Self-care for Single mums

Self-care, in my book, is more than just doing something nice for yourself when you can it is instead about taking your power back.

As single mothers, raising kids, running a household and being the sole income earner with financial obligations coming out of every orifice (pardon my French!) - on top of everything else going on in our world - we often give our power away by focussing solely on everyone else’s needs and ignore our own.

And I think we often know it too, but are at loss for how to change things for the better.

We are told in so many circles that we need to ‘do self-care’ by choosing something from a lovely list of things like going for a walk, hugging a tree, stretching, yoga, reading a book, having a bubble bath and more.

And these things are just fantastic and, by all means, choose one or more from those lists that call to you and do them as often as you can. I’m all for that!

A Deeper Perspective

In this blog however, I want to give a deeper perspective on the concept of self-care so that you can use it as something to truly reconnect with yourself and others, on your journey to rebuilding a life you are obsessed with rather than one you are just getting by in.

Every single mother knows, that when you are everything to everyone all the time and responsible for everything in your world on your own, things can get pretty out-of-control pretty quickly. Keeping all those little balls in the air alone so life with kids functions is no mean feat by any stretch of the imagination, and doing it for a length of time can take up a lot of head space and energy and leave you feeling exhausted.

And this, as we all know, and may have experienced, can lead quickly lead to burnout.

Stopping the busyness

It is essentially our body’s way of letting us know that we are doing too much or doing too many things that don’t light us up, and something has got to give.

And it is an urgent indication that it is high time to pause, recalibrate & come back to you.

And we are told that we need to slow down and stop doing so much all the time in so many circles, and that is exactly what we need to do. However, for the single mum who is ensconced in a life that requires her constant presence, input and hypervigilance in almost every aspect, it is almost impossible.
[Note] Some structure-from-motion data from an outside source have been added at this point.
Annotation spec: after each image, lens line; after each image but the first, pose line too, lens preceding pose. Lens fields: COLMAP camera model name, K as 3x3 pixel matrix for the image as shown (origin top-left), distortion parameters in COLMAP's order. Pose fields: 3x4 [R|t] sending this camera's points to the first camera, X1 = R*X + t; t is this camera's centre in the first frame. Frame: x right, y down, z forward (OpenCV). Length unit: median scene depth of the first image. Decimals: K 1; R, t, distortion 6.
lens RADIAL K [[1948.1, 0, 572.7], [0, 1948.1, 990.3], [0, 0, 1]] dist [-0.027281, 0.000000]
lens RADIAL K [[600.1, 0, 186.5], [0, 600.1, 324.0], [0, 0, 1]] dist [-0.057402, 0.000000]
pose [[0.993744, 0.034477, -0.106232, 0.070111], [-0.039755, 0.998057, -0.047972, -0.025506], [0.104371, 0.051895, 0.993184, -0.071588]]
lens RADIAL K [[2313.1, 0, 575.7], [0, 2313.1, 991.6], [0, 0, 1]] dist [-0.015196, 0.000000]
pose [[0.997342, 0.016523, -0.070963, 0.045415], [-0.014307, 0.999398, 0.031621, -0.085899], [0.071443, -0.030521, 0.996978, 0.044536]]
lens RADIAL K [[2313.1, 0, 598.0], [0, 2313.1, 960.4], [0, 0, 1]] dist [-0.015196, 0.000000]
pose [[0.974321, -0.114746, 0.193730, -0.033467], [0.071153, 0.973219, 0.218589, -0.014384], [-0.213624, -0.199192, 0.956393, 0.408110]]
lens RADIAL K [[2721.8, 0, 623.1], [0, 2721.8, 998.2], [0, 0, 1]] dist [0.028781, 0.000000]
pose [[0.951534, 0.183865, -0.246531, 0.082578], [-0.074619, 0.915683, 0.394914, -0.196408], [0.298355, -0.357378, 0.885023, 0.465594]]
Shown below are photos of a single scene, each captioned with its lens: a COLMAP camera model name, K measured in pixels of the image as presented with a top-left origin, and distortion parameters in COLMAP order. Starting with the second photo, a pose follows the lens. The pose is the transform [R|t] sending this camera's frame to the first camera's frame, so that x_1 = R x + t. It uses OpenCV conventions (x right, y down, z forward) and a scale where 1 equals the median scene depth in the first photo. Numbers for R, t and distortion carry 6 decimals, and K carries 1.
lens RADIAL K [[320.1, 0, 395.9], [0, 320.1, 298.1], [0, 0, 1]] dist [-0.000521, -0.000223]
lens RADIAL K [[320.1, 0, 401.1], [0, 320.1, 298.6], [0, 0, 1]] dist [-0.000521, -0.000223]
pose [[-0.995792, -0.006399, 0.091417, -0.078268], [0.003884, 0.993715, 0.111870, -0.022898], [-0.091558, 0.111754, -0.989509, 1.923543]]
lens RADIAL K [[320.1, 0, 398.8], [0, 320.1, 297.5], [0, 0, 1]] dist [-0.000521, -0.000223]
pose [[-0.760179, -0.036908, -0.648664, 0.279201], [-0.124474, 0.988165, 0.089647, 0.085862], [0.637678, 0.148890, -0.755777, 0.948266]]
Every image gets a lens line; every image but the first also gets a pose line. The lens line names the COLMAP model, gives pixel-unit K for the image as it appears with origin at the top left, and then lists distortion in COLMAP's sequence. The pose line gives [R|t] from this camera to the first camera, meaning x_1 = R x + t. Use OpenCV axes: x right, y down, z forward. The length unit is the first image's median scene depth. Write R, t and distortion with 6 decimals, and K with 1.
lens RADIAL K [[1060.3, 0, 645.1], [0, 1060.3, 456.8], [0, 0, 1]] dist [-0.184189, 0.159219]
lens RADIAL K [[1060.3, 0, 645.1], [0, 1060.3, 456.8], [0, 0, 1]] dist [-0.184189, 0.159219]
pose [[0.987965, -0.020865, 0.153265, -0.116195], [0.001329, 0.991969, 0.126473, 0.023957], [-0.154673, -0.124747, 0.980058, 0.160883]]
Stopping the busyness would be like trying to get off a running machine at the gym without slowing it down first. And when we finally do get off, it can feel like we are still running for a while. But that is a great analogy for another story for another time.

Band-aid solutions don't work

But ultimately, the chaos is the nature of the circumstances you are in, and all those self-care list things can feel like a bit of a band aid solution when what you really need is for someone else to come in and take over for a while so you can collapse in the corner.

And this isn’t possible either, because there is only you and no one else to pick up the slack or to pass the baton to when your capacity hits the skids.

But what you can do though, is to learn how to respond differently to the chaos by building emotional resilience to the stress of it all.

Because when you are able to use self-care to take you power back rather than be overrun by life, you can respond differently, and your experience of it can change and life can feel a whole lot better.

What Self-care is REALLY about

Self-care is all about developing, or perhaps rebuilding, a relationship with yourself, and taking your power back.

And that starts with opening up a dialogue with yourself. Not with your busy conscious mind and all the stories that swirl around in it about what you should be doing, what you need to do etc, but with your ever-present body that often gets ignored.

The Steps to true self-care

  1. Check in with yourself every single day by pausing, putting a hand on your heart space and asking yourself, “How am I feeling?” and “What do I need”, and listen to the response from deep within you.
  2. Do something that feels good for you and let your body really feel it and savour it. Then anchor it in.
  3. Notice, acknowledge & allow what doesn’t feel good, and bring that sense of feeling good that you anchored in the previous step in to hold it and allow it to be ‘seen’ and ‘heard’.

Take the time to lean into this simple process, intentionally, step-by-step, and over time you will notice things start to shift in the way you handle things and feel about things.

The BEST part

This, my dears is self-care in the truest sense of the word and how you start a beautiful, loving relationship with yourself that will support your healing and unfolding from here.

And the best part is that when you do this for yourself, you model it for your children so they can learn to build a beautiful relationship with themselves too.